How about over-the-counter hearing aids?
Over-the-counter hearing aids (or OTC hearing aids, to keep flooding you with acronyms) are yet another option to think about. The problem is that OTC hearing aids are kind of like OTC medications, they work okay in a basic sense. But if your hearing loss calls for a pair of more powerful hearing aids or more specialized hearing aids, OTC devices could fall a bit short. In general, OTC hearing aids can’t be specifically programmed to your hearing in the same way that prescription hearing aids can.
No matter what type of hearing aid you decide to purchase, it’s always a good idea to consult us about what will work best for your specific needs.
Repair and upkeep
Of course, once you’ve gone to all the trouble to select your perfect hearing aid type, you should take care of it.
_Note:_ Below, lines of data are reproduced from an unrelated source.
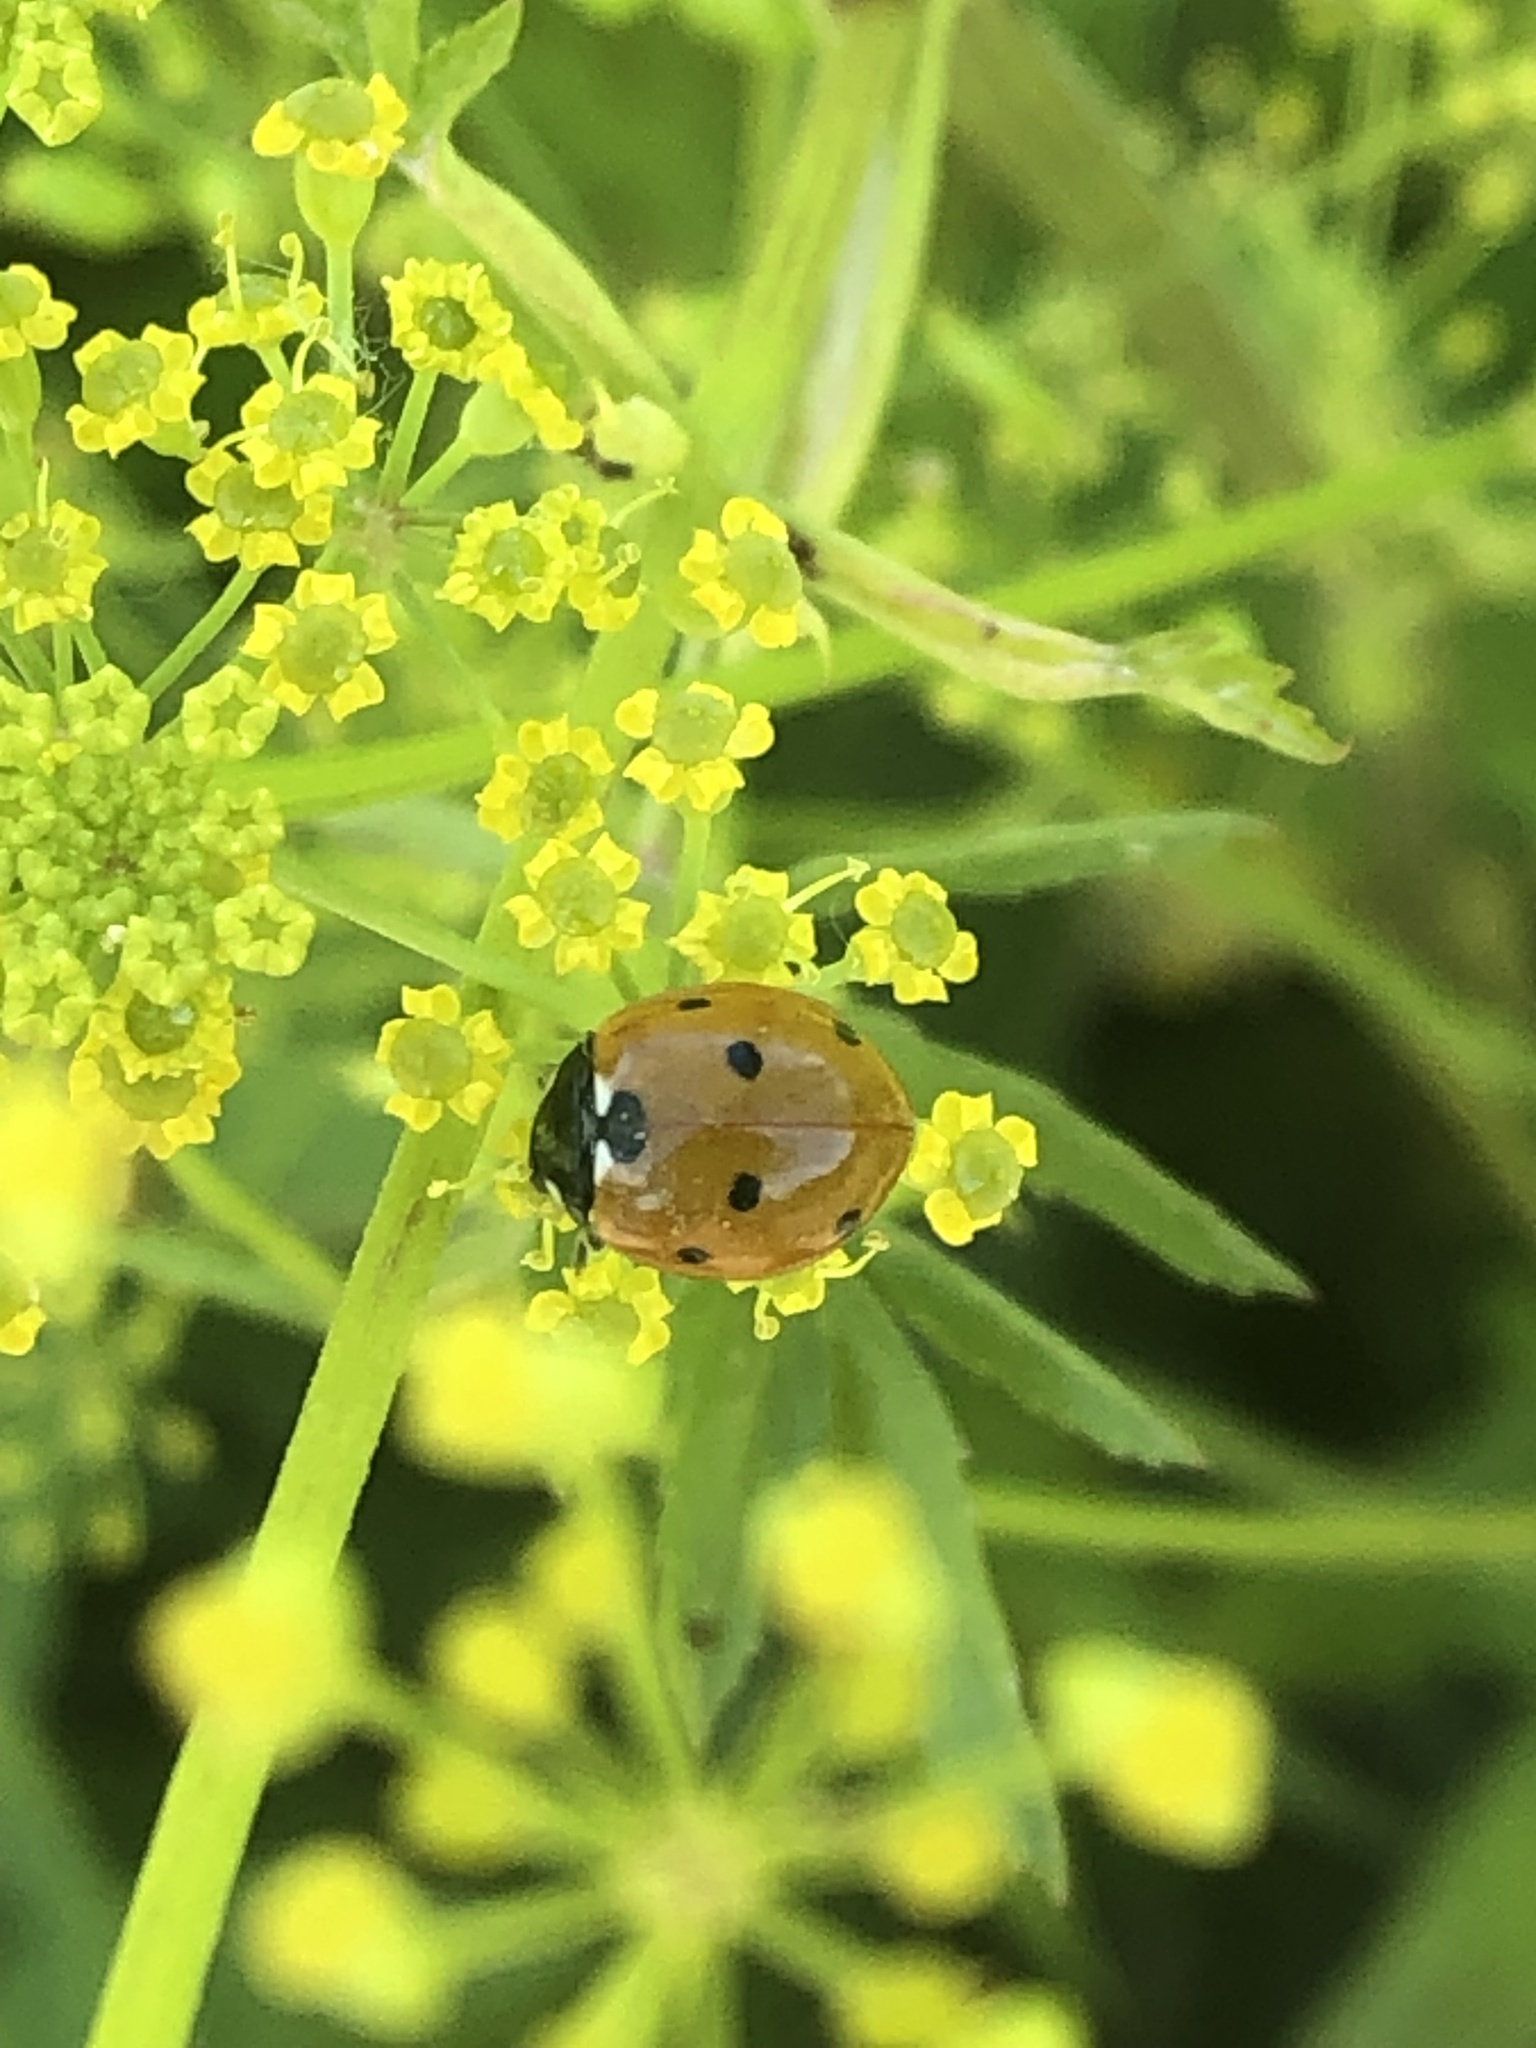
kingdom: Animalia
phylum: Arthropoda
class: Insecta
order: Coleoptera
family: Coccinellidae
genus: Coccinella
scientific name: Coccinella septempunctata
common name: Sevenspotted lady beetle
Just like your car needs oil changes once in a while.
So, now you’re thinking: how often should my hearing aids be assessed? In general, you should schedule a routine maintenance and cleaning appointment for your hearing aids every six-to-twelve months. This gives you an opportunity to be sure everything’s working properly and as it should!
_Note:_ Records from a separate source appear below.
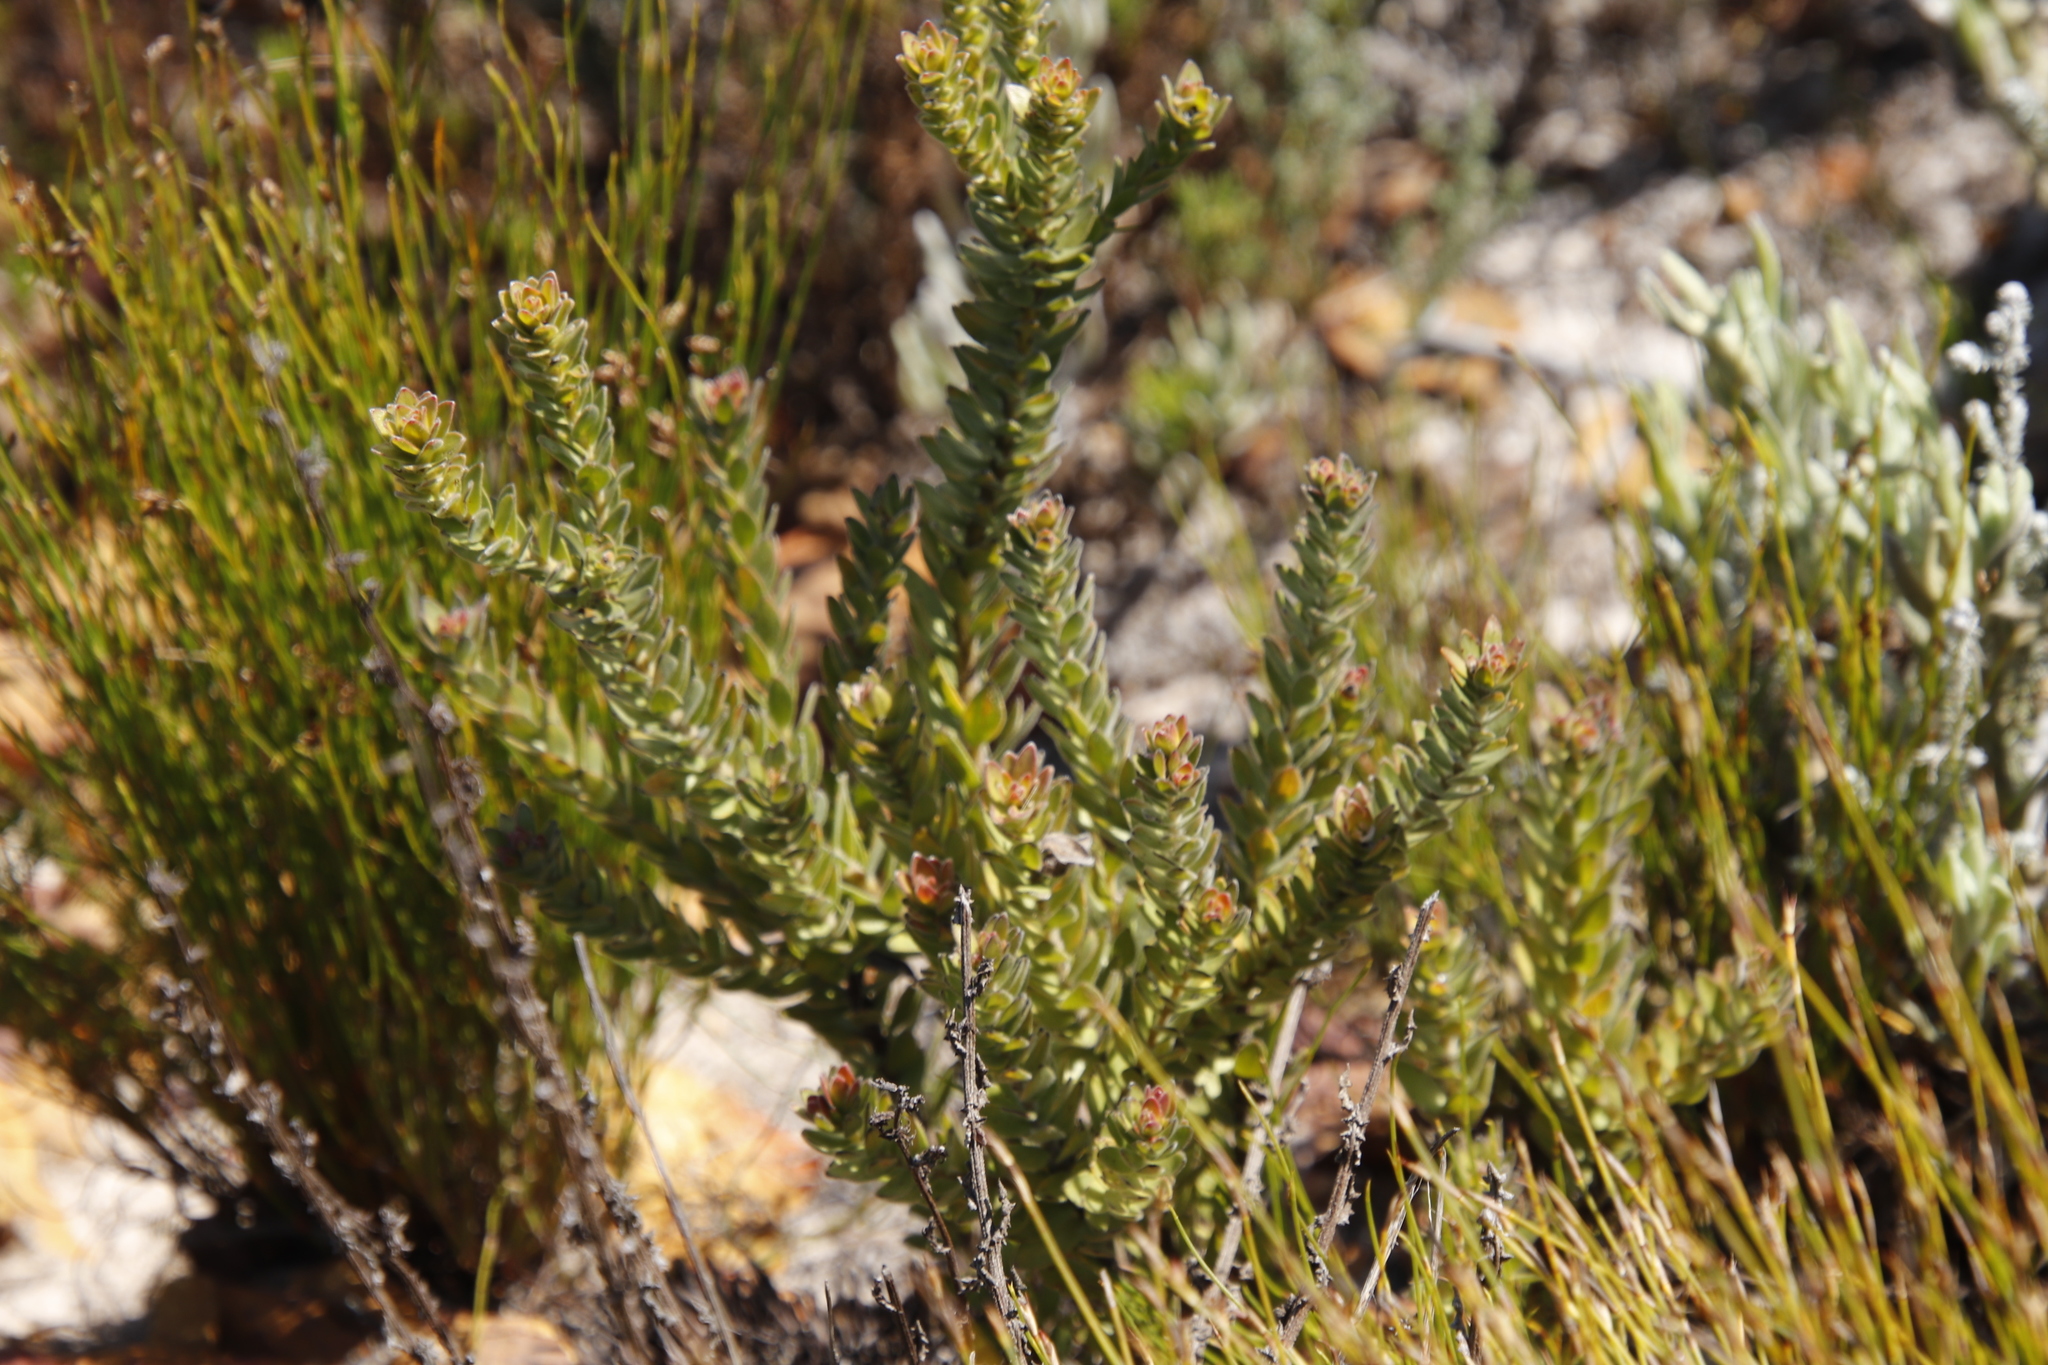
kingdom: Plantae
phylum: Tracheophyta
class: Magnoliopsida
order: Proteales
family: Proteaceae
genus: Diastella
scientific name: Diastella thymelaeoides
It’s also not a bad idea to be somewhat familiar with your device’s warranty. You will save some cash when you are familiar with what is and isn’t covered. A strong warranty and regular upkeep will help your hearing last as long as possible.
So… what’s the best hearing aid?
There isn’t a single best all-time hearing aid. If you go to see twelve different hearing specialists and ask for the “best” hearing aid, they may provide you with twelve different models.
The secret is to find the best hearing aid for you and for your personal requirements. Some families will opt for a minivan, others for a sport utility vehicle. It all just depends, and the same goes for hearing aids.